Odysseia-In, un pionnier du tourisme responsable en Bulgarie

par déposé en vertu de Best practices, Idées de business, Rencontres avec des experts du voyage.

Lubomir Popiordanov, Lubo pour ceux qui le connaissent, est résolument un homme engagé. Avec une rare force des convictions, intégrité et dévotion. Et ce que je dis n’est point exagéré.
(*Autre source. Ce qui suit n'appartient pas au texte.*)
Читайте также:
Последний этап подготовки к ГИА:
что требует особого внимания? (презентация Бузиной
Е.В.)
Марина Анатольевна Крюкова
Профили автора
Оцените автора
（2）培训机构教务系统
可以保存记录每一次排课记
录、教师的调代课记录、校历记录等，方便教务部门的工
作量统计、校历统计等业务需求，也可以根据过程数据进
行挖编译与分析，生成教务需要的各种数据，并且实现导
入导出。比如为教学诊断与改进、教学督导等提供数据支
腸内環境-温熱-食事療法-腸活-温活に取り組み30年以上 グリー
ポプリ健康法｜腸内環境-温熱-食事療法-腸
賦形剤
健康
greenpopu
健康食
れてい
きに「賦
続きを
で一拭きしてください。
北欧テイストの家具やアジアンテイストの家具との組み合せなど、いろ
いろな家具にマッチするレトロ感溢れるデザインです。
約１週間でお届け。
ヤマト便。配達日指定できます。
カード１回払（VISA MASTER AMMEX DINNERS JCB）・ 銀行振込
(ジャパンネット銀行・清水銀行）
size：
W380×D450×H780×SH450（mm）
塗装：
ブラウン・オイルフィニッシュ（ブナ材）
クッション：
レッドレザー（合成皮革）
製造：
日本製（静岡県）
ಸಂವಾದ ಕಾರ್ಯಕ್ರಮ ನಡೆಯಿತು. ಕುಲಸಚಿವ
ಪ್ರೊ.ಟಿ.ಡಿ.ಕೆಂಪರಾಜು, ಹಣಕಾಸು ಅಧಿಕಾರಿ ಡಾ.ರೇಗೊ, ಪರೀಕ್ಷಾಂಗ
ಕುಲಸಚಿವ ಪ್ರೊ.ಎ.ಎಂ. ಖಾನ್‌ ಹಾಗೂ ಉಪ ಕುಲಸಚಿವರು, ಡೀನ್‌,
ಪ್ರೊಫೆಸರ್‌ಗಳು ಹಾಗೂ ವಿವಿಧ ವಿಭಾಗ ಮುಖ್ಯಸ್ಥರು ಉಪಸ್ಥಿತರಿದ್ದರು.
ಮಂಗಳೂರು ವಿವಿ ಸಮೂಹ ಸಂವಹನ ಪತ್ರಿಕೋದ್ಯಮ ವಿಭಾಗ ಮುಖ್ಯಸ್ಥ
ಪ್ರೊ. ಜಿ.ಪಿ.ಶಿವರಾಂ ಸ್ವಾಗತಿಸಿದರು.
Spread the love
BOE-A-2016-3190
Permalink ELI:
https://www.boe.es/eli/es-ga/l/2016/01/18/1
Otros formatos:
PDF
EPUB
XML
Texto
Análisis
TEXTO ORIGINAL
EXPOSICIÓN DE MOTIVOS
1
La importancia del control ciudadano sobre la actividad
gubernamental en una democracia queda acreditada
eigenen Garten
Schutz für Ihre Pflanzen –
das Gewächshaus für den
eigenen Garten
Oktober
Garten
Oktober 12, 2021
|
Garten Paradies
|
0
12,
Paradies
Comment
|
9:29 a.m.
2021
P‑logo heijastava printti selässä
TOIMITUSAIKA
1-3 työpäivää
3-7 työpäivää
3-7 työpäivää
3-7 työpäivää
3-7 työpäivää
Il n’est pas du tout excessif de dire non plus qu’il est à la tête du premier tour-opérateur et réceptif en Bulgarie, créés tout juste après la chute du mur de Berlin, en 1990, au nom, oh combien symbolique : Odysseia-In.

Aujourd’hui, Odysseia-In, a son quartier général dans le centre-ville de la capitale bulgare Sofia. Vingt-cinq conseillers et accompagnateurs en montagne répondent aux demandes multiples des clients français (30% environ de la clientèle du TO), anglais, espagnols, allemands, japonais… Deux fois par semaine : cours de yoga business dans une salle spécialement aménagée. De toute évidence, le TO de Lubo ne connaît pas la crise !  Et pour cause car son offre de tourisme d’aventure, trekking, randonnées (50% de l’offre du TO), visites culturelles, apprentissage des métiers et des traditions locales, tourisme rural est d’une qualité exceptionnelle.

Il faut dire que Lubo connaît comme personne son pays, dans les moindres détails et les recoins les plus secrets, et il peut vous en parler pendant des jours ! Mais c’est surtout son engagement dans le tourisme responsable et participatif qui le place complètement à part dans la grande famille du tourisme bulgare.

Dans un pays où le tourisme contribué au PIB à la hauteur de 12-13%, on peut facilement imaginer l’importance capitale de la sauvegarde du patrimoine naturel et culturel, et le fort impact économique, social et écologique du tourisme responsable.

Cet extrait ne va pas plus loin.